## [WHAT YOU WILL DO]
In the data that follows, find the line with "X90677904Y-125420380D01*"; transcribe it, every later line up to the one with "X124610857Y-119990857D01*", and that line as well, exactly and with no others.

(Electronic design files)
:::::

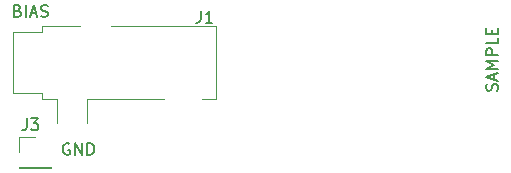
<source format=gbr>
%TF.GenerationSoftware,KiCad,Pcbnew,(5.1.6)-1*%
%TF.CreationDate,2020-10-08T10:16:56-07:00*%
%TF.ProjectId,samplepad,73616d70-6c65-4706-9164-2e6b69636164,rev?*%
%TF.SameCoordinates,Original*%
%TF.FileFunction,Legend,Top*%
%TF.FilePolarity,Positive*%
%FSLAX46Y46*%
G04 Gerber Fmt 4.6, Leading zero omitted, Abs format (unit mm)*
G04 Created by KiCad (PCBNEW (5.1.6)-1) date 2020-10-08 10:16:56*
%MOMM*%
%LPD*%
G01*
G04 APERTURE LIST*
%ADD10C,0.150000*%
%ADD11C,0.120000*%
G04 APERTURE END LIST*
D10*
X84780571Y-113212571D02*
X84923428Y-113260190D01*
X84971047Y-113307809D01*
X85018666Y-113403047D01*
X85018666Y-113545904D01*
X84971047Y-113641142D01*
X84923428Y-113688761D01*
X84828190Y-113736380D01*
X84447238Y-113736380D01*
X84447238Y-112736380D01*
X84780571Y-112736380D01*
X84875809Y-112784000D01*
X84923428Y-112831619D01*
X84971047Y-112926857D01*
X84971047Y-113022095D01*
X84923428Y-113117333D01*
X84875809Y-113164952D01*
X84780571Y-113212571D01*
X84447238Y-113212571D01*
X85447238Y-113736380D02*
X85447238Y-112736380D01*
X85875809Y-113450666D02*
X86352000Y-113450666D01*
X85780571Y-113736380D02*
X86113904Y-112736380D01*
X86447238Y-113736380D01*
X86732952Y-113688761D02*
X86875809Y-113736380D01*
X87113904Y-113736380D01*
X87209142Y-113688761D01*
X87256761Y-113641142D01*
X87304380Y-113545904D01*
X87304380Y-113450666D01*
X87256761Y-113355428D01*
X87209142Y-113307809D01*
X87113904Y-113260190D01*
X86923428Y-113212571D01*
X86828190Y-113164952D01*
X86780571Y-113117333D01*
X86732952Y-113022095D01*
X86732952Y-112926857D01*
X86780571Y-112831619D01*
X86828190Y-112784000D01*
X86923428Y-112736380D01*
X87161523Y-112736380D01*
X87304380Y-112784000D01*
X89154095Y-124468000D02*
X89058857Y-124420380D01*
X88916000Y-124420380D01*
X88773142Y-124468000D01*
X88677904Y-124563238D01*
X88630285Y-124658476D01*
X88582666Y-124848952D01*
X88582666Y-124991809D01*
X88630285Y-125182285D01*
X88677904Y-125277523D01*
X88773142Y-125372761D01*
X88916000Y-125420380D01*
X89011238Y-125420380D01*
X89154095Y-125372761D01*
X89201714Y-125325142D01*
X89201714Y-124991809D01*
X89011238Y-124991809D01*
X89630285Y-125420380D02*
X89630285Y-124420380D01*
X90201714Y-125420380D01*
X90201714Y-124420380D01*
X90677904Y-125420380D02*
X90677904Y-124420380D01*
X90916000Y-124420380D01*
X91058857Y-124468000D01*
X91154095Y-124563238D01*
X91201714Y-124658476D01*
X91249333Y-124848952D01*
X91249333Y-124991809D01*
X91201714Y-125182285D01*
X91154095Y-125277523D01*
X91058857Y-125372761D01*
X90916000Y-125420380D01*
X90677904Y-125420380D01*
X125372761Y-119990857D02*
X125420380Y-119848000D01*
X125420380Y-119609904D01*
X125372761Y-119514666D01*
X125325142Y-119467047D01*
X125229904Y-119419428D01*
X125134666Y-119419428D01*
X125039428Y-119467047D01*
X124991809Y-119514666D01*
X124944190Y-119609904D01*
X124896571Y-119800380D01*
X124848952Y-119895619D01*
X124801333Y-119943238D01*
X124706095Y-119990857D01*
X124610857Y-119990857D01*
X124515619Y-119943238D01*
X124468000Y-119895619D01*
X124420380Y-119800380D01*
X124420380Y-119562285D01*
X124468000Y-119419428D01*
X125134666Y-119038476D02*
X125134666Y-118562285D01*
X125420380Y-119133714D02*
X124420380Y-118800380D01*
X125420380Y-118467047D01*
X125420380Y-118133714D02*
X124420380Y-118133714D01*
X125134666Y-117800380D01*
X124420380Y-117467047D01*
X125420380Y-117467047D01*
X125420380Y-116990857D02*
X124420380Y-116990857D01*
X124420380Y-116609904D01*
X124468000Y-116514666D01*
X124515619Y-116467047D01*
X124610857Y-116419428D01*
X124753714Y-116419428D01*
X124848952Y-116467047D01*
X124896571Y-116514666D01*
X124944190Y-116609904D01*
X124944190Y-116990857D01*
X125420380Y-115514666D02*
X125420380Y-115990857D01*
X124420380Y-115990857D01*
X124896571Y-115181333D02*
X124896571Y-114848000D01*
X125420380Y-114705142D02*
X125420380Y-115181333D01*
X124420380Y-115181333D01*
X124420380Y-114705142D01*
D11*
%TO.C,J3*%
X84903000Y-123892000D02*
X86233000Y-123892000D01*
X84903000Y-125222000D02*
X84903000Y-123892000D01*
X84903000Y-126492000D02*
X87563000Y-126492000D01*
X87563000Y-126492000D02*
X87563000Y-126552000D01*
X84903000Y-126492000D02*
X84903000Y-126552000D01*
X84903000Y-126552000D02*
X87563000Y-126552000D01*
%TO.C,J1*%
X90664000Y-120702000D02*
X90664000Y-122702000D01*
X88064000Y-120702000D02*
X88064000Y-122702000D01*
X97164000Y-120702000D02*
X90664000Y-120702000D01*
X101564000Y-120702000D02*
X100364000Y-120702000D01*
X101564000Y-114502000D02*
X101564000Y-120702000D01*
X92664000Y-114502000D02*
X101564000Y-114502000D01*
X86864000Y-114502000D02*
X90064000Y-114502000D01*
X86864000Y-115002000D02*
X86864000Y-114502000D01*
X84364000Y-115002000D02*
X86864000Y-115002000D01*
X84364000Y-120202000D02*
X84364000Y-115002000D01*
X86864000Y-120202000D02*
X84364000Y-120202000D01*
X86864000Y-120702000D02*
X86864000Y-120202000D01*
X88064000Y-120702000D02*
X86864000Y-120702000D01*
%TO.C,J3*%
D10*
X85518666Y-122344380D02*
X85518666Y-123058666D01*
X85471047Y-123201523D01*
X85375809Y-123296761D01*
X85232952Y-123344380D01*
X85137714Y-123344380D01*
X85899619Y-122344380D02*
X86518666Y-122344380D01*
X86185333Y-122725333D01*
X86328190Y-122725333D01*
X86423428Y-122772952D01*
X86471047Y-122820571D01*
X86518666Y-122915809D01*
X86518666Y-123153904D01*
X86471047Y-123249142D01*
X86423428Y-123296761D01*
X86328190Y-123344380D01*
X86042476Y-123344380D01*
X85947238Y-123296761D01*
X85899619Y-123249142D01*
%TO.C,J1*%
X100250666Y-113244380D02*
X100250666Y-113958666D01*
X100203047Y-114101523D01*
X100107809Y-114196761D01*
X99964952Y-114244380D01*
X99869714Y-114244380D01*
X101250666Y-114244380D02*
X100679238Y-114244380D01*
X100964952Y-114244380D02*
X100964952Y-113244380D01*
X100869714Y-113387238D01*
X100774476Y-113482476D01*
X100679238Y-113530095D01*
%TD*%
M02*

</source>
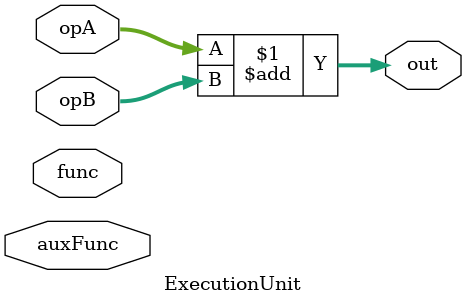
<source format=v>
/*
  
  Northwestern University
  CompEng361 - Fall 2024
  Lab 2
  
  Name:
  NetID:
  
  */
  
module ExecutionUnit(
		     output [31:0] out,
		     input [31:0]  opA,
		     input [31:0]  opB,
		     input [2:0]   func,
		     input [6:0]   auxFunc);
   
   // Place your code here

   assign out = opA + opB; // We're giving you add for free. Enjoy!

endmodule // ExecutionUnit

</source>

:::::

## [THE ANSWER]
X90677904Y-125420380D01*
X125372761Y-119990857D02*
X125420380Y-119848000D01*
X125420380Y-119609904D01*
X125372761Y-119514666D01*
X125325142Y-119467047D01*
X125229904Y-119419428D01*
X125134666Y-119419428D01*
X125039428Y-119467047D01*
X124991809Y-119514666D01*
X124944190Y-119609904D01*
X124896571Y-119800380D01*
X124848952Y-119895619D01*
X124801333Y-119943238D01*
X124706095Y-119990857D01*
X124610857Y-119990857D01*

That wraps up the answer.